Pune: In a remarkable feat, two Pune-based palaeontologists have traced the ancestry of an Indo-Pacific Clam Genus ‘Dosinisca’ to Kutch. The fossils found by them date back to the Miocene epoch and are around 2 crore years old. 

Earlier, similar fossils of the clam genus from the Pleistocene epoch that are around 25 lakh years old were found near Japan, thus making the ones found in Kutch possibly the oldest ones. 

Dr Vidyadhar Borkar, a visiting faculty at the postgraduate section of the Department of Geology in the Fergusson College, and Dr Kantimati Kulkarni, a senior scientist of the Agharkar Research Institute, have been studying molluscan fossils from the Miocene Epoch occurring in Kutch for the past 20 years. 

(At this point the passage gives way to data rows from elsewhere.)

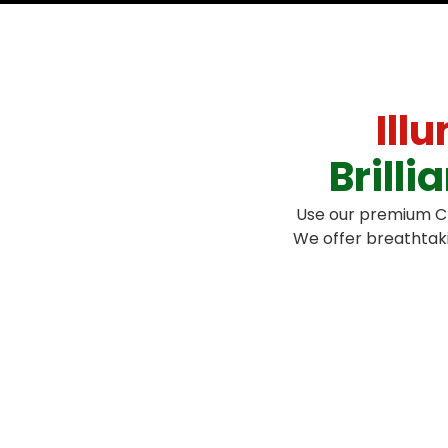
Ill
Brill
Use our premium Chr
We offer breathtaki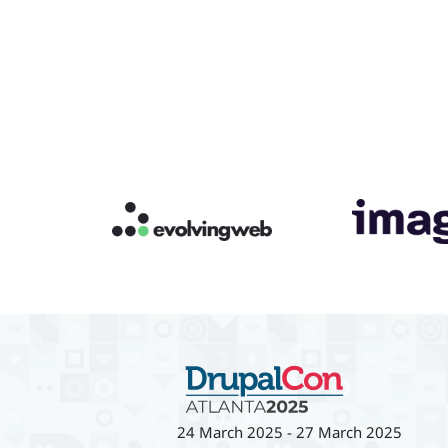
24 March 2025
-
27 March 2025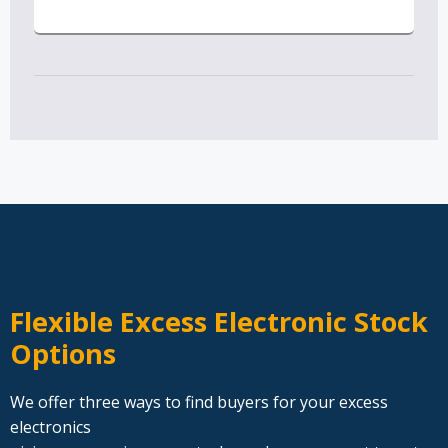
Flexible Excess Electronic Stock
Options
We offer three ways to find buyers for your excess
electronics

“We found fossils of Dosinisca from the sedimentary rocks, which were formed 2 crore years ago in the Abdassa taluka of Kutch. Interestingly, the fossil molluscs occurring in the sedimentary rocks of Sindh and Balochistan provinces of Pakistan formed some 53 lakh years ago, were studied by noted palaeontologist Ernest Vredenburg. He had published the findings of his study some 90 years ago,” Borkar said. 

While the fossils found by Vredenburg were classified under another name, on observing the specimens at the repository in Kolkata, Borkar said that they found those to be part of the same family. 

Clams belonging to the genus Dosinisca today thrive in the marine waters around New Zealand, Australia and Japan, included in the Indopacific region. 

Borkar explained, “During the early part of the Miocene Epoch, vast expanses in Kathiawar, Kutch and Sindh were submerged. Certain marine animals of the biota, which flourished in this temporary epicontinental sea, had migrated up to the northwest of Australia at that time through the East Indies and the Timor Island.” 

At about the same time the last phase of the uplifting of the Himalayas was completed. Thousands of tonnes of sediment was uplifted and transformed into the loftiest folded mountain range. 

“The habitat of the biota, which existed there, started shrinking. The very existence of hundreds of genera, which merrily thrived there, was thus in jeopardy. Migrating to the north was also not possible for them as there was a barrier in the form of Himalayas,” Borkar stated. 

Kulkarni said that she would hope to find more fossils of the same Genus in East Indies too, where it might have migrated.